Am I the only person that thinks that with Numbers 10 and 11 Downing Street being occupied by Scotsmen, that the proposed referendum should really be about the independance of England & Wales from Scotland and not vice-versa?

Whilst not all of the country's woes can be laid directly at Gordon's door, although some are specifically his fault, his inability to deal with problems with a liberal dose of Mea Culpa & a truck load of utter bullsh1t like his predecessor, whilst admirable, makes him look weak in comparison.


----------



## saint (Dec 6, 2002)

You've got two differing issues there.

Independance for Scotland - ah the old chesnut. Until the oil/gas runs out it'll never happen.

And poor Wales always getting lumbered along with England..... bet it regrets being a principality.

What England should do is push for more local government, similar to what is happening in Scotland and Wales, along the lines of what the NE wants.

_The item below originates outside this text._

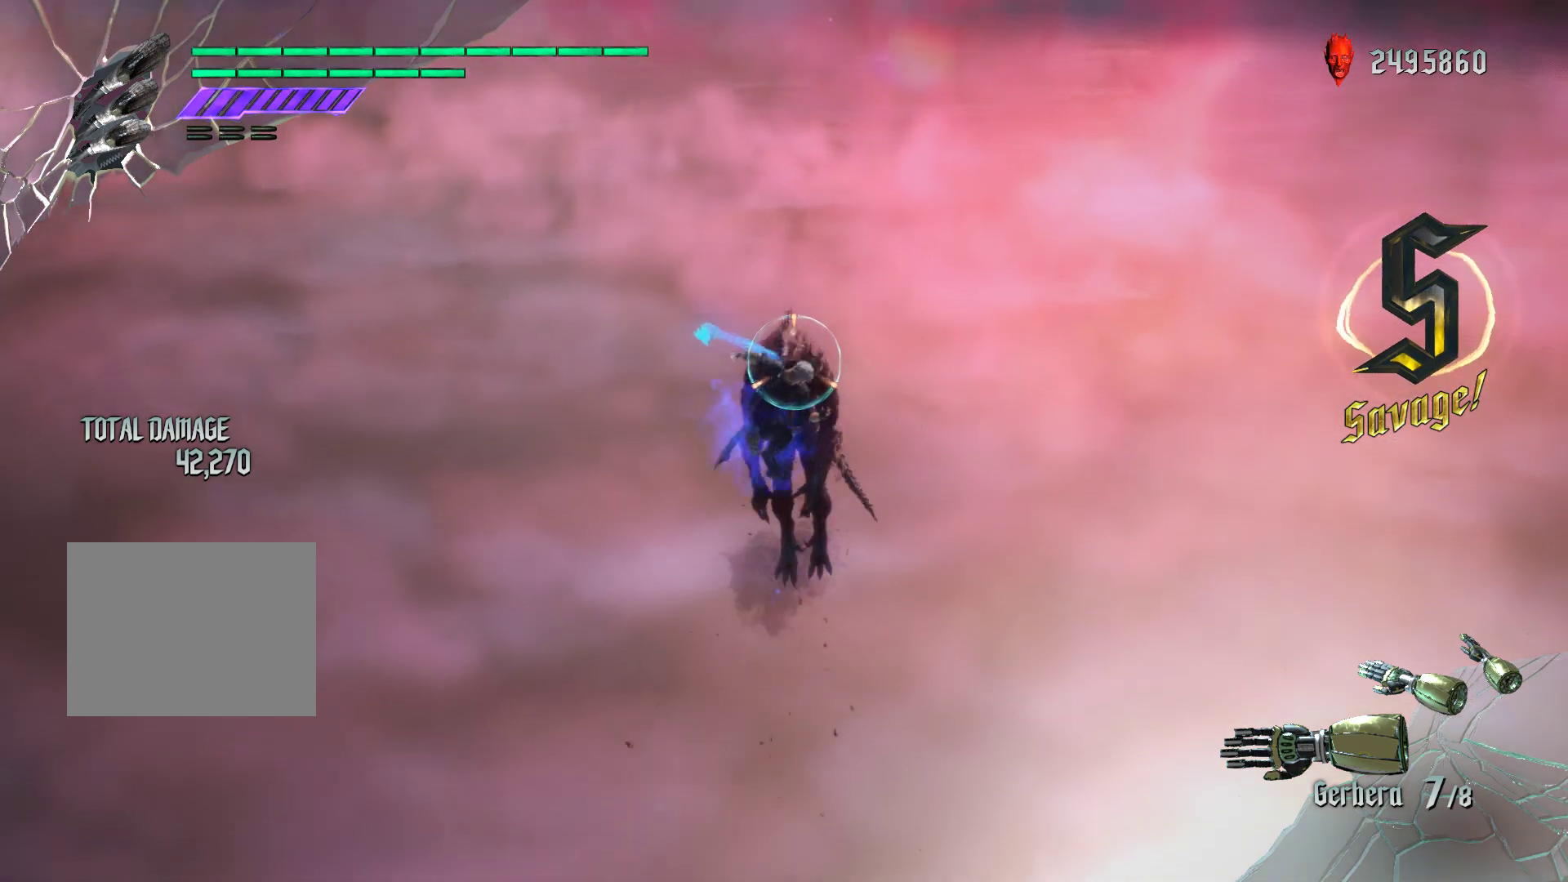
{"buttons": ["X", "R1"], "left_stick": "center", "events": [[117, "X", "down"], [300, "X", "up"], [483, "X", "down"]]}
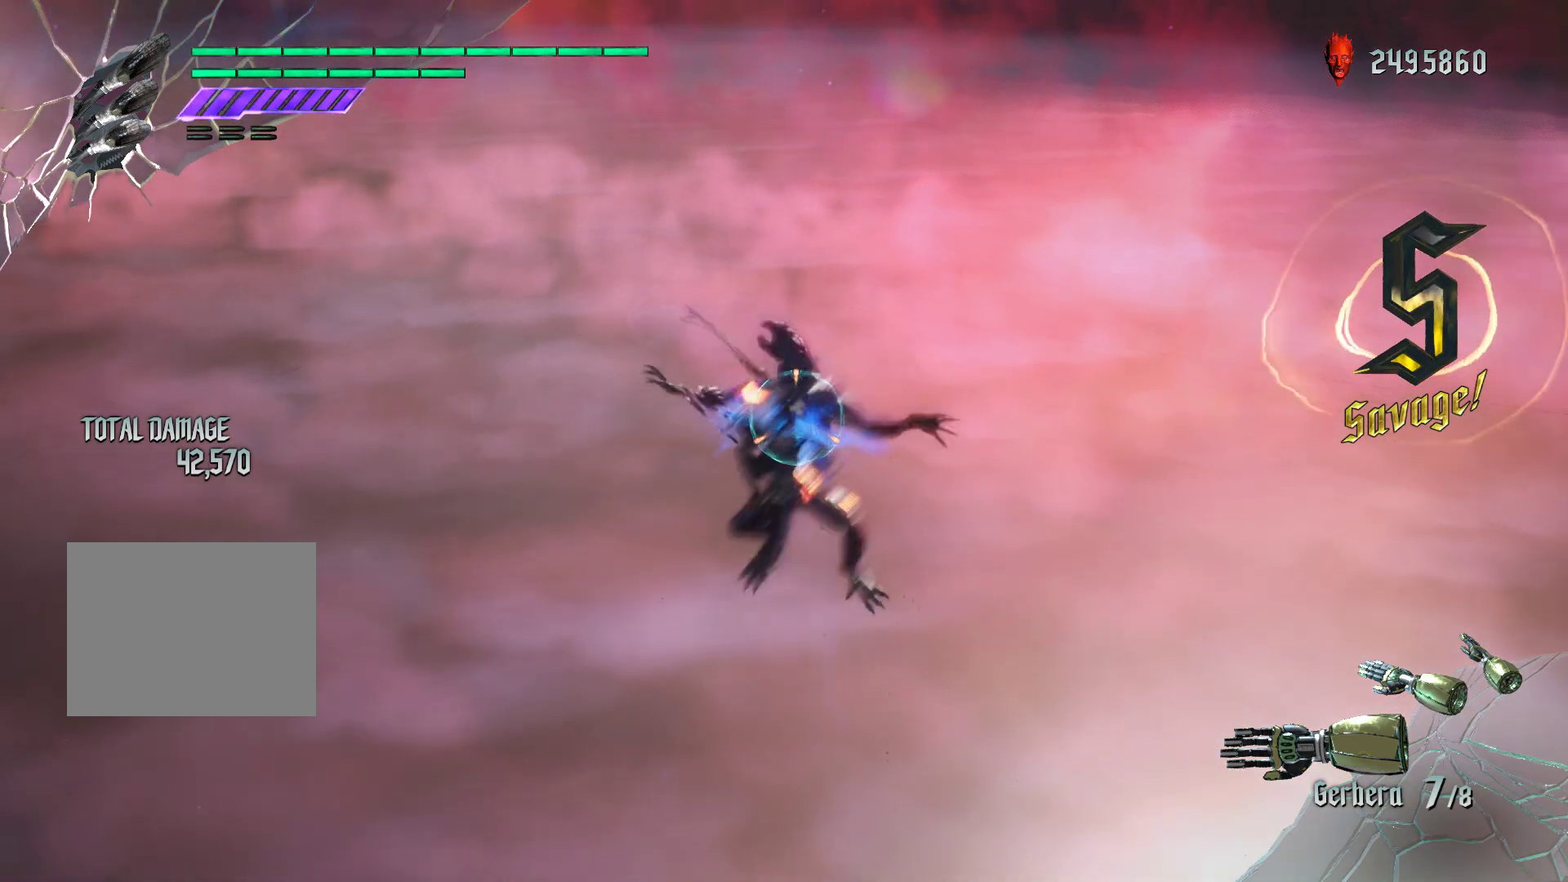
{"buttons": ["R1"], "left_stick": "center", "events": [[200, "X", "up"]]}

Bloated central government trying to make local area decision is madness.


----------



## skydiver (Oct 12, 2006)

saint said:


> You've got two differing issues there.
> 
> Independance for Scotland - ah the old chesnut. Until the oil/gas runs out it'll never happen.
> 
> ...


Good points.

I am getting increasingly angered by Gordon Browns poor performance. I really thought he would step up to the plate but he has not.

The fact he is Scottish should NEVER be brought into the equation. It seems to me the fact he is doing a bad job is linked to the fact he is Scottish and he must be doing that on purpose...... yeah right he is just not good enough to be PM.


----------



## garyc (May 7, 2002)

..agreed GB is incompetent, uncharismatic, unpopular, and is effectively leading new labour out of power. Being Scottish is irrelevant, although my Scottish friends do have my sympathy that such a prat as GB is in some way seen as typifying 'being Scottish'.

What is needed is a union where Scottish, Welsh and English members can only sit in ONE parliament/assembly (preferably their own country's) and not on two as some are currently permitted.


----------



## BreTT (Oct 30, 2002)

garyc said:


> Being Scottish is irrelevant


Agreed - Tony Blair was born in Edinburgh too. So what?



garyc said:


> What is needed is a union where Scottish, Welsh and English members can only sit in ONE parliament/assembly (preferably their own country's) and not on two as some are currently permitted.


Absolutely agree - it is a nonsense to be able to sit in both.


----------



## ag (Sep 12, 2002)

I was only joking. To be perfectly honest I don't care who is in government as long as they represent the views of the people that put them there. Brown and Badger's bungling of the budget shows that they don't even know who put them in power, let alone care. I totally agree that their lack of competence in their current roles is absolutely nothing to do with their genes or upbringing and everything to do with being arrogant, innumerate and deaf to their electors.

I actually thought that Gordon would be a refreshing change to Lionel and his mysterious world of spin and bullshit. Oh, was I ever wrong. Blair was all style and absolutely no substance, Gordon is no style and, apparently, no substance either.

And now we have Boris as Mayor of London. At this rate I will be looking back on the Pre-Iraq New-Labour days as halcyon times.


----------



## chrisabdn (Aug 15, 2007)

i was all set to get my claymore out and start swinging when i read this thread at first, but it's good to laugh at one's self too from time to time.

the fact that the people who have recently been making a mess of our currently are scottish is irrelevant ... the english have a far greater history of doing much worse, i guess it's just more galling when it's not one of your own. remember the scottish have had to suffer years of anglocentric english rule, so don't expect us to feel too sorry for you if things aren't entirely to your liking for a few years compared to a few centuries.

i think it's a great thing that scotland and wales have their devolved parliaments ... whether england needs such a thing remains to be seen, but it'd probably just an unecessary expense ... what should be the case is that only english mps should vote on english issues, but i believe that's the defacto status more or less already.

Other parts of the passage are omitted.